I found the PROCESS_MEMORY_COUNTERS_EX struct
and I have created a siple function to return the
Memory consumption of my process
SIZE_T TForm1::ProcessPrivatBytes( DWORD processID )
{
SIZE_T lRetval = 0;
HANDLE hProcess;
PROCESS_MEMORY_COUNTERS_EX pmc;
hProcess = OpenProcess( PROCESS_QUERY_INFORMATION |
PROCESS_VM_READ,
FALSE, processID );
if (NULL == hProcess)
{
lRetval = 1;
}
else
{
if ( GetProcessMemoryInfo( hProcess, (PROCESS_MEMORY_COUNTERS*)&pmc, sizeof(pmc)) )
{
lRetval = pmc.WorkingSetSize;
lRetval = pmc.PrivateUsage;
}
CloseHandle( hProcess );
}
return lRetval;
}
//---------------------------------------------------------------------------
Do i have to use lRetval = pmc.WorkingSetSize; or lRetval = pmc.PrivateUsage;
the privateUsage are what I see in perfmon.
but what is that WorkingSetSize exactly.
I what to see every byte I allocate in the counter when I allocate it. Is this Posible?
regards
jvdn
This is a much tougher question than you probably realized. The reason is that Windows shares most executable code between processes (especially the ones that make up most of Windows itself) between processes. For example, there's normally ONE copy of kernel32.dll loaded into memory, but it'll normally be mapped into every process. Do you consider that part of the memory your process is "using" or not?

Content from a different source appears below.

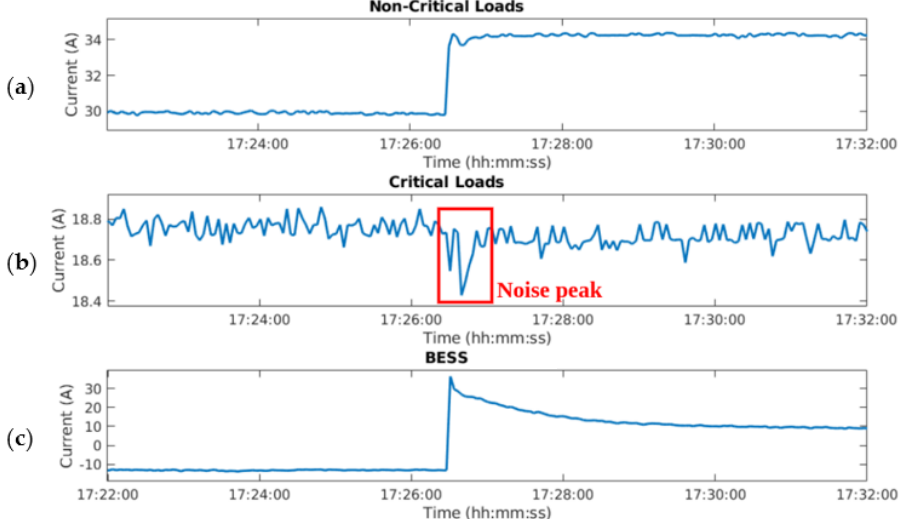
Figure 6. ( a ) sudden change in the currents through the non-critical loads; ( b ) measurement error caused by an approximately 40 A change in the DC current of the BESS; ( c ) sudden change in the currents through BESS.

Private memory is what's unique to that particular process. This can be somewhat misleading too. Since the executable for your process could potentially be shared with another process (i.e. two instances of your program could be run), that's not counted as part of the private memory, even if (as is often the case) there's only one instance of it running.
The working set size is about 99.999% meaningless. What it returns is whatever has been set as the preferred working set size for the process. You can adjust that with SetProcessWorkingSetSize(). Windows has a working set trimmer that attempts to trim down working sets. If memory serves, it uses the working set size to guess at whether it's worth trying to trim the working set of this process -- i.e. if its current working set is larger than the working set size was set to, it tries to trim it down. Otherwise, it (mostly) leaves it alone.

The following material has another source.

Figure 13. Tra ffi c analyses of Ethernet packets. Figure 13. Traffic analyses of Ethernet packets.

Chances are that nothing you do will show you ever byte you allocate as you allocate it though. Calling Windows to allocate memory is fairly slow, so what's normally done is that the run-time library allocates a fairly big chunk of memory from Windows. When you allocate memory, the run-time library gives you a piece of that big chunk. Only when that chunk is gone does it go back to Windows and ask for more.
What is the win32 API function for private bytes (the ones you can see in perfmon).
I'd like to avoid the .NET API
BOOL WINAPI GetProcessMemoryInfo(
__in HANDLE Process,
__out PPROCESS_MEMORY_COUNTERS ppsmemCounters,
__in DWORD cb
);
Where ppsmemCounters parameter can be a PROCESS_MEMORY_COUNTERS or PROCESS_MEMORY_COUNTERS_EX structure. Just typecast PROCESS_MEMORY_COUNTERS_EX to PROCESS_MEMORY_COUNTERS.
PROCESS_MEMORY_COUNTERS_EX.PrivateUsage is what you're looking for.
More info here and here
You can collect the same data perfmon shows using the performance counters API
You need to clarify what you are trying to do. These are internal figures whose value is not really controlled by any API.
Technically Private Bytes is the commit charge, the amount of memory allocated in the swap file to hold the contents of the applications private memory should it be swapped out.
Generally private bytes = amount of dynamically allocated memory + some extra.